### Page text
▬▬▬

# Are there any actually GOOD snowboarding games?



## leif (Dec 10, 2009)

crankymule24 said:


> I may be completely off base here, but every snowboarding video game I have played (except for 1080 Snowboarding for 64..that was the tits) is pretty shitty. I haven't played many recently so maybe I'm missing out on a good one? Let me know.


The last snowboard game I played that I enjoyed (and still enjoy) is Amped 2 on original xbox. Some parts of the game are shitty, and its not really realistic, but some of the shit you can do is cool and you can ride however you want if you learn how to do it right. Its mostly a points based game, but you can just freeride and do what you want, and I enjoy it.


----------



## NWBoarder (Jan 10, 2010)

Stoked! Big Air Edition for the 360. It's the best snowboarding game I have played by far. It's kind of like the Skate games, only with a snowboard instead. Did I mention it's cheap? It was released at $39.99 and I'm sure you can find it for cheaper if you look.


----------



## basso4735 (Nov 27, 2010)

leif said:


> The last snowboard game I played that I enjoyed (and still enjoy) is Amped 2 on original xbox. Some parts of the game are shitty, and its not really realistic, but some of the shit you can do is cool and you can ride however you want if you learn how to do it right. Its mostly a points based game, but you can just freeride and do what you want, and I enjoy it.


Was Amped 2 better than the first? I recently broke out the first one, its still one of my faves.


----------



## earl_je (Oct 20, 2009)

I keep waiting for one on my ps3, but still no luck.


----------



## crankymule24 (Nov 30, 2010)

NWBoarder28 said:


> Stoked! Big Air Edition for the 360. It's the best snowboarding game I have played by far. It's kind of like the Skate games, only with a snowboard instead. Did I mention it's cheap? It was released at $39.99 and I'm sure you can find it for cheaper if you look.


After I posted this topic I decided to read some other posts and have heard some awesome things about Stoked. I have to wait another week for my local mountain to open for the season, so im definitely gettin this game to keep me occupied while I wait to hit the slopes.


----------



## belmont (Jan 18, 2010)

NWBoarder28 said:


> Stoked! Big Air Edition for the 360. It's the best snowboarding game I have played by far. It's kind of like the Skate games, only with a snowboard instead. Did I mention it's cheap? It was released at $39.99 and I'm sure you can find it for cheaper if you look.


is there rails and boxes in it that dont suck?


----------



## NWBoarder (Jan 10, 2010)

belmont said:


> is there rails and boxes in it that dont suck?


IMO, plenty of them. In fact, I really think that most of the boxes and rails in the game are setup pretty well. YMMV though.


----------



## thugit (Sep 29, 2009)

i used to play ESPN X-Games Pro Boarder on my PS1 when i was like 6/7.
it had like morgan lafonte who i always had a mad crush on because she'd ride in a sports bra.
i was obsessed with that game,


----------



## Death (Oct 21, 2010)

basso4735 said:


> Was Amped 2 better than the first? I recently broke out the first one, its still one of my faves.


Amped 2 is by far my favourite snowboard game to date.. Much more realistic than amped 3 which felt like a lame newer tony hawk..

▬▬▬

### Dataset extract
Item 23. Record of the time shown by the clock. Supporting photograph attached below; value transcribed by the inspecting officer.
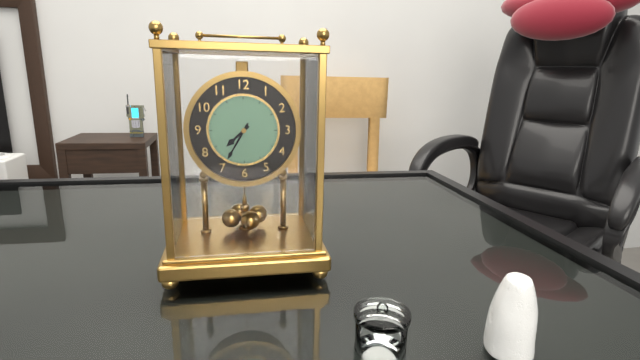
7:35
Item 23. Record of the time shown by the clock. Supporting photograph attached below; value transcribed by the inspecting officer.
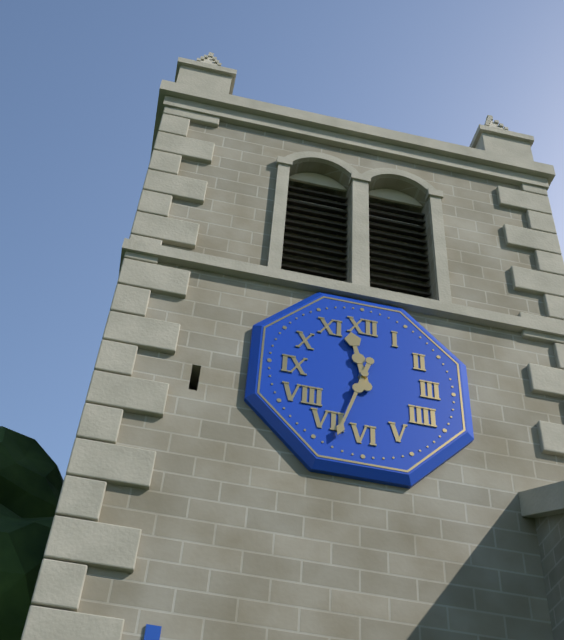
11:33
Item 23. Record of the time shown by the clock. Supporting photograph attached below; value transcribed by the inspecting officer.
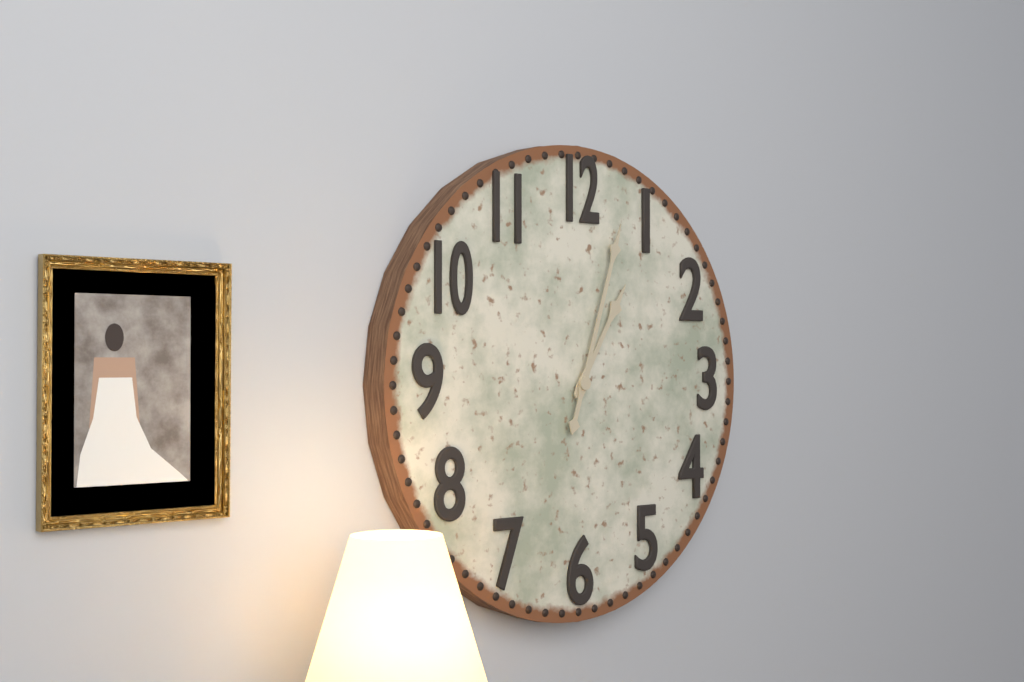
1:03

▬▬▬

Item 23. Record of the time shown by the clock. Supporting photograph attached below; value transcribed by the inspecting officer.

▬▬▬

### Given instruction
Please answer these from the snowboarding games thread.
(a) On which console does leif play Amped 2?
(b) At what price was Stoked! Big Air Edition released, according to NWBoarder?
(c) Which game did thugit play on the PS1?

### Reply to the task
(a) The original Xbox.
(b) $39.99.
(c) ESPN X-Games Pro Boarder.